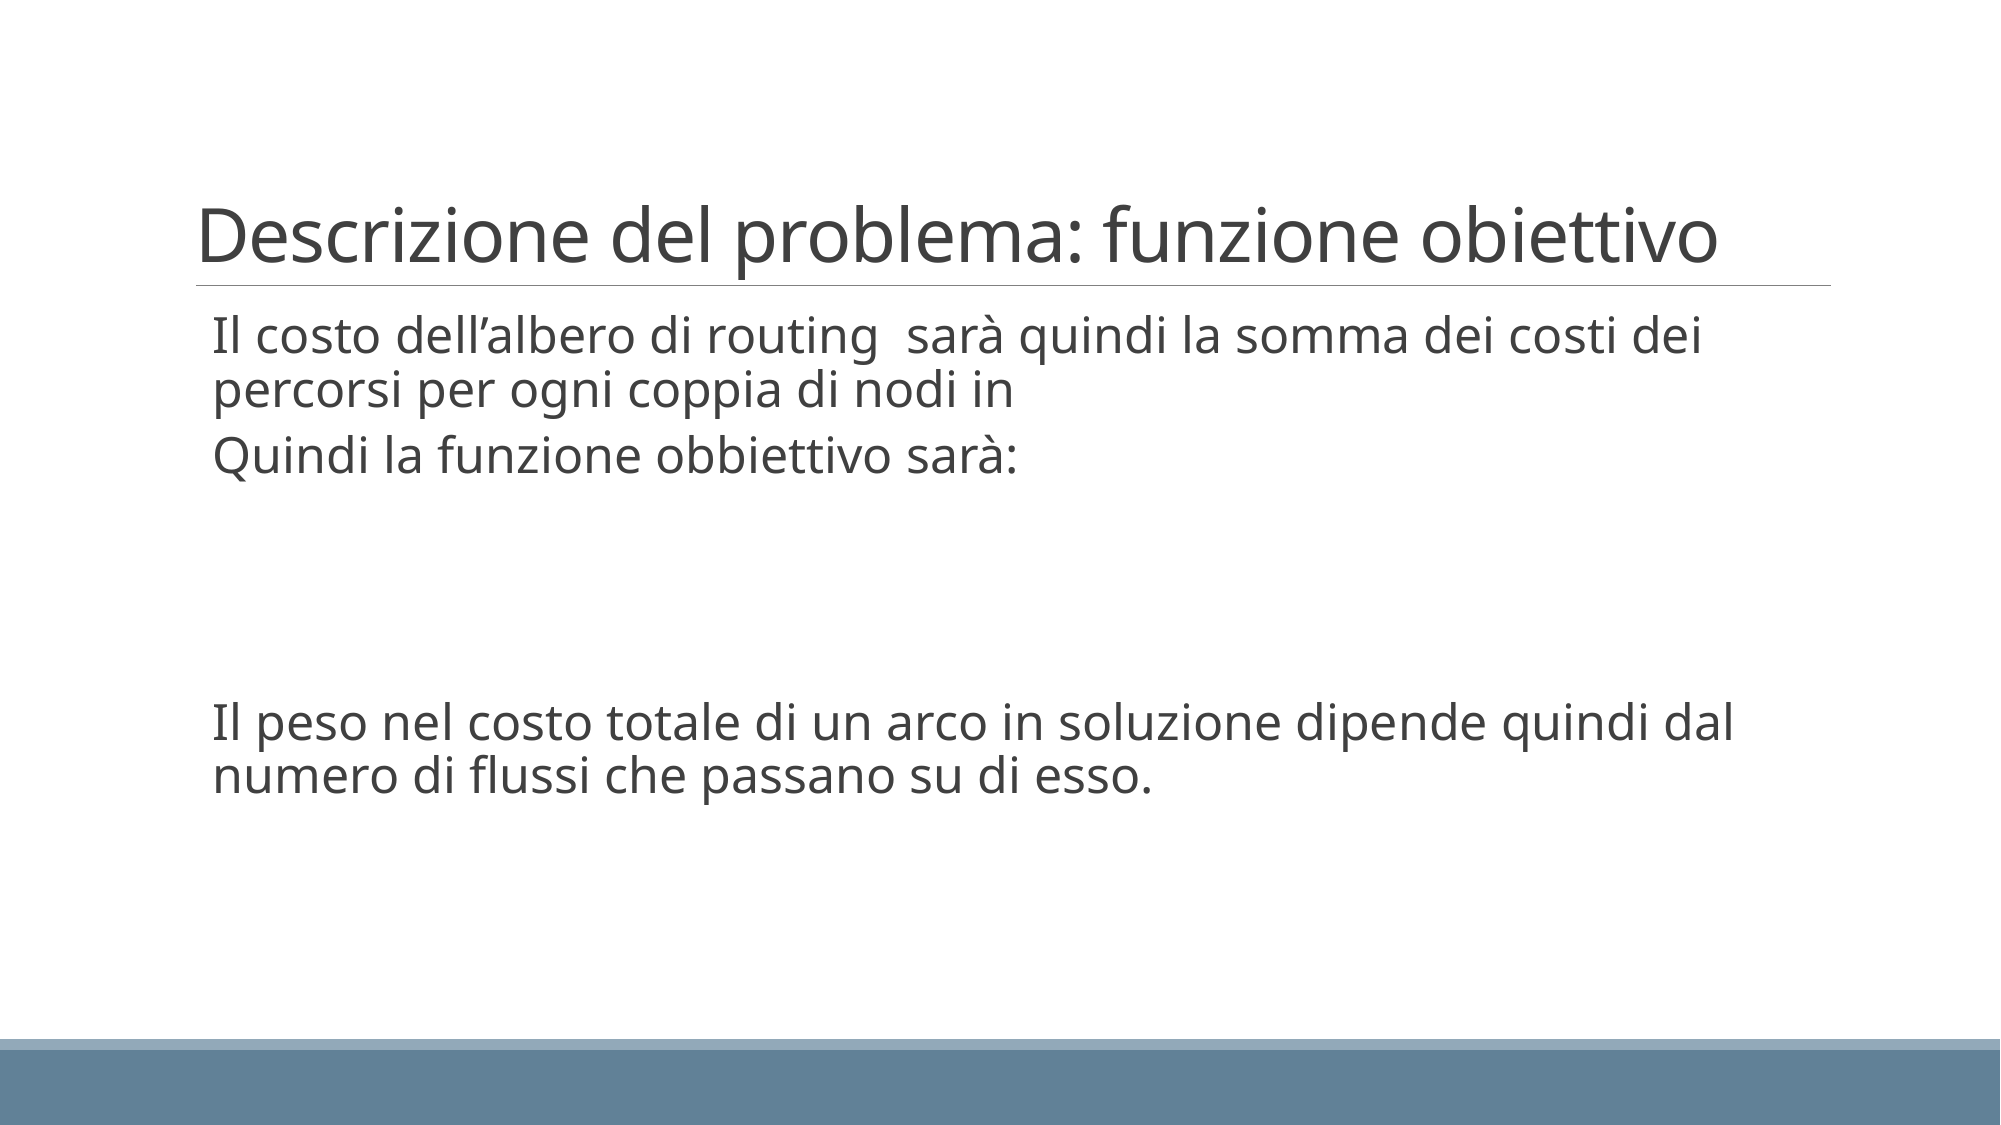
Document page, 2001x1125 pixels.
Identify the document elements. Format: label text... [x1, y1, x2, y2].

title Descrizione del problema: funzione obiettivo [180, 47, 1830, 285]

==

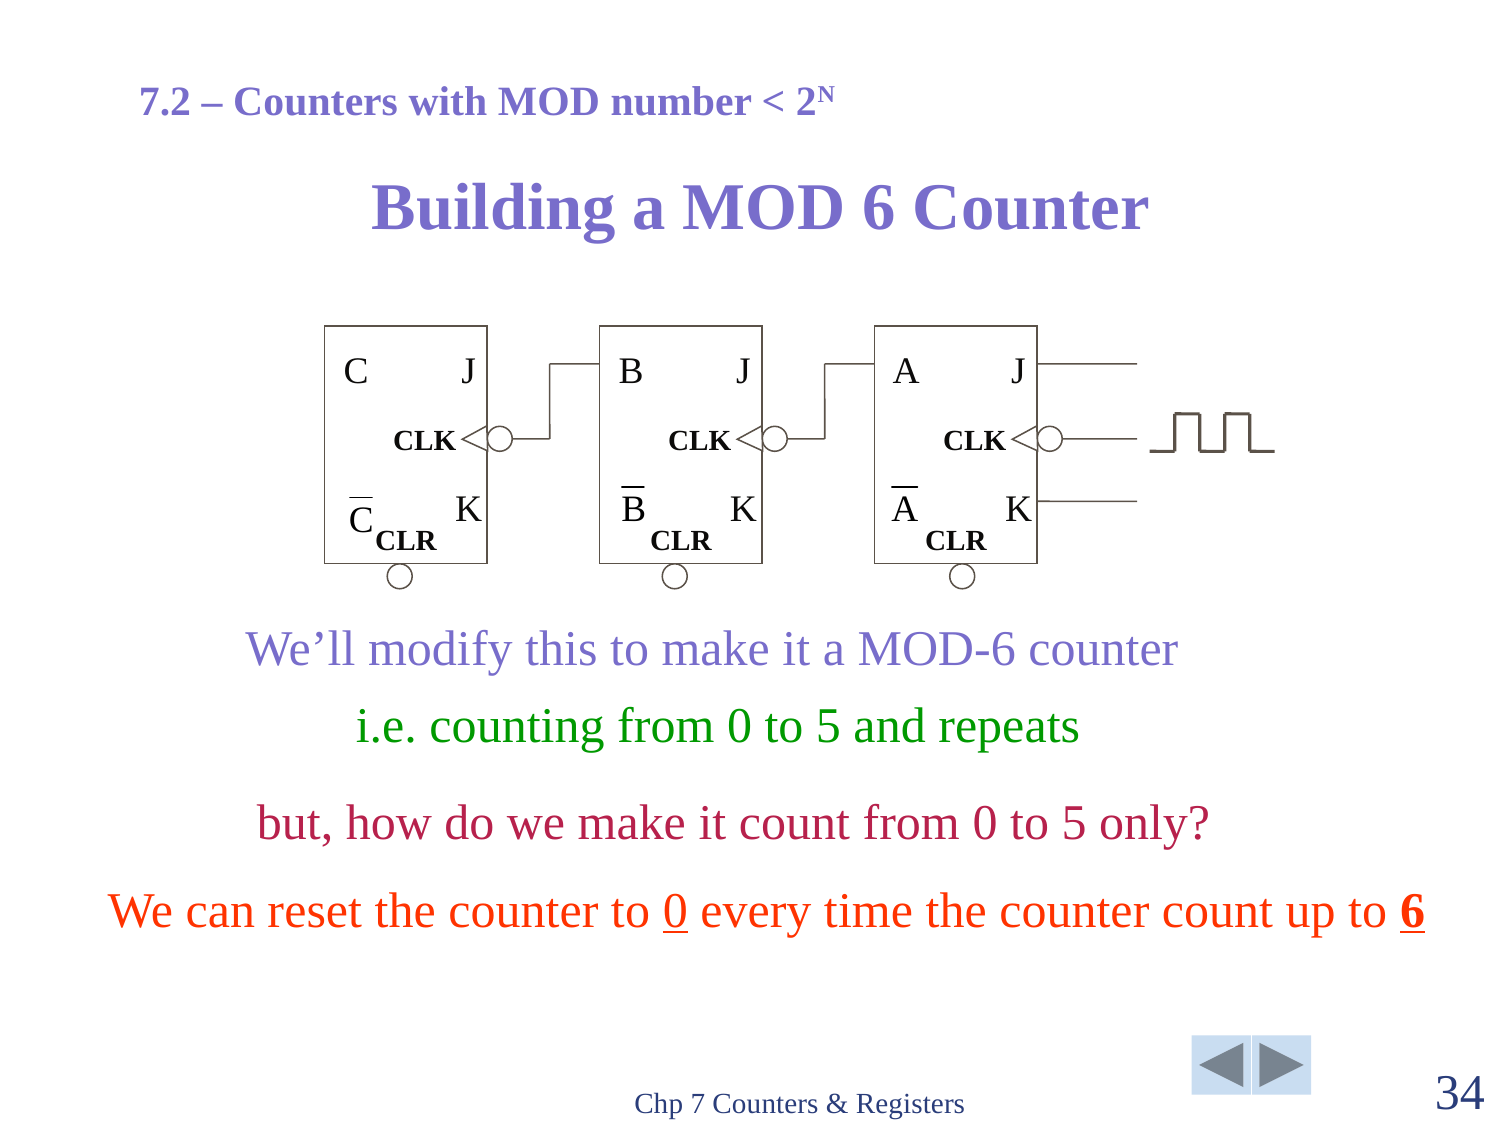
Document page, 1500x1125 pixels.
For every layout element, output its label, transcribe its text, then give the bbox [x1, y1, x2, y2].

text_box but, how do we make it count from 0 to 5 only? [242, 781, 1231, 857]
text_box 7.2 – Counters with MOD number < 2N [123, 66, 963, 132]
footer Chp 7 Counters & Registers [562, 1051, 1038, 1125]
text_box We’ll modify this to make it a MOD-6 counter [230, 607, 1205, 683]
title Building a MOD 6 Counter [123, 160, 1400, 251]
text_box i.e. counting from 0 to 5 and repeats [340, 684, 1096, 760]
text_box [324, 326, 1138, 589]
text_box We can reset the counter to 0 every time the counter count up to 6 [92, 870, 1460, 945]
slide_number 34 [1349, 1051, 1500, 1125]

» **Exercise objective**:
For the string "page", go through the entries above and copy each line where it occurs.

» **Response for this exercise**:
Document page, 2001x1125 pixels.
Document page, 1500x1125 pixels.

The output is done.